TEXTE ÉTUDIÉ ::
++++++++++
21. TPSGC a soutenu que la plainte doit être rejetée et a demandé à recevoir le remboursement des frais qu'elle avait engagés relativement à la présente affaire.

Position de CAE

22. CAE a soutenu que TPSGC et le MDN avaient violé les dispositions de l'ACI et de l'Accord de libre-échange nord-américain 13 lorsqu'ils ont autorisé deux classes distinctes de soumissionnaires - les soumissionnaires CM et les soumissionnaires non CM - à présenter une soumission pour le contrat de SÉCS-M. Elle a soutenu que l'ACI et l'ALÉNA établissent le devoir d'agir équitablement qui oblige à donner à tous les soumissionnaires un accès égal aux marchés publics et que les dispositions de la DP, et plus précisément la clause 3.2 qui oblige les soumissionnaires à négocier avec les CM qui fabriquent le SCTS-M et les autres systèmes d'armement et de communication, contrevenaient à ce devoir. Elle a soutenu que les CM qui avaient aussi l'intention de présenter une soumission pour le contrat de SÉCS-M s'en étaient servis à leur avantage et au net désavantage de CAE. Elle a soutenu que l'offre du CM négociée entre TPSGC et Lockheed, ainsi que l'offre ferme de Lockheed pour les exigences en option (Option 2) de la DP, aggravaient davantage cette situation.

23. CAE a soutenu que l'offre du CM et l'Option 2 exerçaient une discrimination contre CAE parce qu'elles donnaient à Lockheed l'occasion de se servir des profits et des majorations liés à ces offres pour interfinancer d'autres aspects de sa soumission. Elle a soutenu que ces frais additionnels seront supportés par les soumissionnaires non CM. De plus, elle a soutenu que l'offre du CM était incomplète et que CAE serait contrainte de négocier, aux termes d'une date limite artificielle imposée par l'offre, des modalités liées à la garantie, au soutien et à l'accès au SCT. CAE a soutenu que Lockheed ne serait pas confrontée à une telle incertitude.

24. CAE a soutenu que l'offre du CM garantit aussi que seul le soumissionnaire retenu aura accès au SCT. Elle a soutenu que Lockheed s'est engagée à fournir la trousse complète de documents à l'entrepreneur principal, et non pas aux autres soumissionnaires. Elle a aussi soutenu que Lockheed a fourni des documents « épurés » pour la DP, car cette dernière soutient que les documents complets présentent un caractère exclusif. Elle a soutenu que Lockheed a accès au SCT et aux données liées au SCT et peut être certaine que sa solution est pleinement intégrée. CAE a soutenu que Lockheed, en lui refusant l'accès à ces renseignements, l'a privée de la possibilité de préparer une proposition en toute confiance, ce qui l'a obligatoirement assujettie à une certaine mesure de risque concernant la possibilité de difficultés liées à l'intégration du SCT au SÉCS-M.
++++++++++
LISTE DES ACTIVITÉS ::
1. Mettez à jour le passage du texte étudié qui commence par les mots contenant « 23. CAE a soutenu » et se termine par « une telle incertitude. », en remplaçant « interfinancer » par « subventionner ».
2. Poursuivez le texte étudié au-delà de sa dernière phrase.

[Entrées enregistrées]
++++++++++
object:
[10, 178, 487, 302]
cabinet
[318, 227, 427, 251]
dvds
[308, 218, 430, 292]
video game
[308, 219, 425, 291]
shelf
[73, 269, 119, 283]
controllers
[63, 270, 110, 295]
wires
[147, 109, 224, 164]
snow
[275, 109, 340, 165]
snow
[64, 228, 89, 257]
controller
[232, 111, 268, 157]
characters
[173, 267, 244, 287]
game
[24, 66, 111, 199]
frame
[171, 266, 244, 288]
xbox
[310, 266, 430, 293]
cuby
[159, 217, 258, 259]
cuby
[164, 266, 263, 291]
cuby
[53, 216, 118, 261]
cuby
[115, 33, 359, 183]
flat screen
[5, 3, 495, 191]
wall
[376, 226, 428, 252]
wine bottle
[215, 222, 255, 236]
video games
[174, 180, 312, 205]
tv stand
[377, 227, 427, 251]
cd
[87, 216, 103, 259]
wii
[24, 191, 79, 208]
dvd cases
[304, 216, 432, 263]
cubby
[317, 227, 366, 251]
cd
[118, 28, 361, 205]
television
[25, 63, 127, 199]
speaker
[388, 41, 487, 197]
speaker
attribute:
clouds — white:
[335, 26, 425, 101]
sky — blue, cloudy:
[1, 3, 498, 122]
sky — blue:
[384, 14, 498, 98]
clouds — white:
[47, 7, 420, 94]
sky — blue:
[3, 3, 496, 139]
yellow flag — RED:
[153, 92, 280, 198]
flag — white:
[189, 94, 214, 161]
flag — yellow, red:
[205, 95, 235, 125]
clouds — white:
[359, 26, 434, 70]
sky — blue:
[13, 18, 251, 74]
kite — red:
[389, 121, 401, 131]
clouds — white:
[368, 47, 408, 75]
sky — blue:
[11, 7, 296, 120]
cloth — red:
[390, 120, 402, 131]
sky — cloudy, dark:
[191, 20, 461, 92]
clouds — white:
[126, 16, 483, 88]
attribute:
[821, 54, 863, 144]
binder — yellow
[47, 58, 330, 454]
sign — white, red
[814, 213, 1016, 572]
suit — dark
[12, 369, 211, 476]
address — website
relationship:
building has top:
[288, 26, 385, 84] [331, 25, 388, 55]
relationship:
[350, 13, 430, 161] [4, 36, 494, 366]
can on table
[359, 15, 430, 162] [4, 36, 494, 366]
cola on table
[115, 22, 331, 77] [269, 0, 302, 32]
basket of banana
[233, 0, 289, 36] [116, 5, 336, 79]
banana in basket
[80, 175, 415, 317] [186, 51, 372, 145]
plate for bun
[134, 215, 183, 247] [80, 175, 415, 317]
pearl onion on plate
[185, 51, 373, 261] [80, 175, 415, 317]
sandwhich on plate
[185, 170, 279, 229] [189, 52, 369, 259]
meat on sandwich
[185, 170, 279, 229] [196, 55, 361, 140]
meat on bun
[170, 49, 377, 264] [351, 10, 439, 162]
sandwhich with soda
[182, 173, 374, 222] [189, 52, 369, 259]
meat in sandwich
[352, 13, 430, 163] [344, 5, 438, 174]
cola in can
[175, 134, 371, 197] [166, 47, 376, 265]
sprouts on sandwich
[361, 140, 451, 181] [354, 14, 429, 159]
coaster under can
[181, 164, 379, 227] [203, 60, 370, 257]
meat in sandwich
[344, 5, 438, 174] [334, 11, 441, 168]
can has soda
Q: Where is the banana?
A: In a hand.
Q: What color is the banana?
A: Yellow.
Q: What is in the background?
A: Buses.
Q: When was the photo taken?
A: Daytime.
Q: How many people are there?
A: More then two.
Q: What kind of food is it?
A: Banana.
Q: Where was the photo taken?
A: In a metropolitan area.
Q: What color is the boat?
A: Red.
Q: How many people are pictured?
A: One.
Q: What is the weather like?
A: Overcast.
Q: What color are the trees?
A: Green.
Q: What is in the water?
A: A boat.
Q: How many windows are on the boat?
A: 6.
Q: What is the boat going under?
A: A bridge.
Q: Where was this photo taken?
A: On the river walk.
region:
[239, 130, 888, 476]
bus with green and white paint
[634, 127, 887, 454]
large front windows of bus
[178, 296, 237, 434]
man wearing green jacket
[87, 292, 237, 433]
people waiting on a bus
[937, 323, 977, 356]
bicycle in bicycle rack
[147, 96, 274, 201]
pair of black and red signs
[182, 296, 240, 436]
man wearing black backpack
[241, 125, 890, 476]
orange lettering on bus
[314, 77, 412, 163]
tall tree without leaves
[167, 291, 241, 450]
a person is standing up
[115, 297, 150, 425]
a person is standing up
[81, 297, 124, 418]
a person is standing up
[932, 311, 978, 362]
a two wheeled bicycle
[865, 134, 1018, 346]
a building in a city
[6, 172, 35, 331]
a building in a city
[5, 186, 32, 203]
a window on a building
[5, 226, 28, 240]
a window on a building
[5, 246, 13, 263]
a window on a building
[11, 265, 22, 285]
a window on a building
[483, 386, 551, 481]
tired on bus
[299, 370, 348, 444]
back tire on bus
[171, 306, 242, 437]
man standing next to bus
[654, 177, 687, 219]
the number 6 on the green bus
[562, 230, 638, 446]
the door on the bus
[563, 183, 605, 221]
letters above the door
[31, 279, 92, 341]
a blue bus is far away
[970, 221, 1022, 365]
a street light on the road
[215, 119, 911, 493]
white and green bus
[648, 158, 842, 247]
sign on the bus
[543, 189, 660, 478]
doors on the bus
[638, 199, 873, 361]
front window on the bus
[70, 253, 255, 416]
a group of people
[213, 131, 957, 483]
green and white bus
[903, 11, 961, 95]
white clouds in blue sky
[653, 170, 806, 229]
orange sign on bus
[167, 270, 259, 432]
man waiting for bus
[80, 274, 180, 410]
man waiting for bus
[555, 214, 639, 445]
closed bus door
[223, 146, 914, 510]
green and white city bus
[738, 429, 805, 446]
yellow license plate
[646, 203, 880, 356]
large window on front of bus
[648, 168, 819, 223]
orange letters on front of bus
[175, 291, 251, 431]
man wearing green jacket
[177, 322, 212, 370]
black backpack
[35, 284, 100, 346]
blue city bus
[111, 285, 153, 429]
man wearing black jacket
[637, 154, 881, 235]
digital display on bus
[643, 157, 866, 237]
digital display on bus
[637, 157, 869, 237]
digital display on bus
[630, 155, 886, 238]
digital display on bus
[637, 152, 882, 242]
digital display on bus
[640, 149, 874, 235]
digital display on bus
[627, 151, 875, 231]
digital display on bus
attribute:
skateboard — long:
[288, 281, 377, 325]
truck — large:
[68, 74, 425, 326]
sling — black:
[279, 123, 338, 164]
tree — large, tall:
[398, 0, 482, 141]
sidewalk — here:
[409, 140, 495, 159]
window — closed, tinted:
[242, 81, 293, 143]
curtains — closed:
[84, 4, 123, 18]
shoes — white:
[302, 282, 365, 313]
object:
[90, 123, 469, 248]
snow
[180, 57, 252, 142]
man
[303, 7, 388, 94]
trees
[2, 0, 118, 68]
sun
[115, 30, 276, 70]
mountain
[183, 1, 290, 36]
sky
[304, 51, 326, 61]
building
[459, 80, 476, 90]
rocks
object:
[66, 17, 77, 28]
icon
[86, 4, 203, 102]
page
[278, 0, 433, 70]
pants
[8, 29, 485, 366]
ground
++++++++++
RÉPONSES SUCCESSIVES ::
1.
23. CAE a soutenu que l'offre du CM et l'Option 2 exerçaient une discrimination contre CAE parce qu'elles donnaient à Lockheed l'occasion de se servir des profits et des majorations liés à ces offres pour subventionner d'autres aspects de sa soumission. Elle a soutenu que ces frais additionnels seront supportés par les soumissionnaires non CM. De plus, elle a soutenu que l'offre du CM était incomplète et que CAE serait contrainte de négocier, aux termes d'une date limite artificielle imposée par l'offre, des modalités liées à la garantie, au soutien et à l'accès au SCT. CAE a soutenu que Lockheed ne serait pas confrontée à une telle incertitude.

2.
25. CAE a soutenu que TUS, un fournisseur de sonars et sous-traitant de Lockheed dans le cadre de ladite soumission, a refusé de lui proposer un prix ferme relativement à une licence d'utilisation de ses données jusqu'à l'adjudication du contrat de SÉCS-M. CAE s'est donc trouvée dans une situation désavantageuse car TUS a pu communiquer ses véritables données sur les coûts à Lockheed, sa partenaire. CAE a soutenu que, du fait du refus de TUS de dûment lui fixer un prix, la proposition de CAE a dû être établie à partir de données estimatives, tandis que celle de Lockheed a pu être préparée à partir des chiffres véritables, ce qui a donc conféré un important avantage à Lockheed.

26. D'après CAE, à cause de la clause 3.2 de la DP, les soumissionnaires CM deviennent parties à la procédure de passation du marché public dont la responsabilité incombe à TPSGC. CAE a ajouté que les soumissionnaires CM connaissaient tous les frais liés à l'utilisation de leur matériel et ont eu accès à l'équipement et aux données connexes. L'absence de tous ces renseignements cruciaux, dont les soumissionnaires non CM ont été privés, a obligé ces derniers à s'appuyer sur des données estimatives, qui ont porté préjudice à la soumission de CAE. Elle a soutenu que TPSGC doit répondre des actions de TUS et de Lockheed et ne leur a pas imposé la discipline indiquée relativement à leurs actions, comme il a déjà été souligné.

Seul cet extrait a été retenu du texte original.